=== Begin Enclosure ===

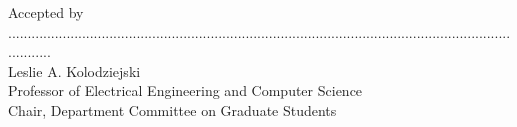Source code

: \begin{titlepage}
    Accepted by ............................................................................................................................................ \\
    Leslie A. Kolodziejski \\
    Professor of Electrical Engineering and Computer Science \\
    Chair,  Department  Committee  on  Graduate  Students

\restoregeometry
\end{titlepage}
\setcounter{page}{2}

=== End Enclosure ===

## WORK REQUIRED
Wherever a picture appears in the records above, leave it out and transcribe everything else exactly.

## ANSWER TO THE PROBLEM
Source code

: \begin{titlepage}
    Accepted by ............................................................................................................................................ \\
    Leslie A. Kolodziejski \\
    Professor of Electrical Engineering and Computer Science \\
    Chair,  Department  Committee  on  Graduate  Students

\restoregeometry
\end{titlepage}
\setcounter{page}{2}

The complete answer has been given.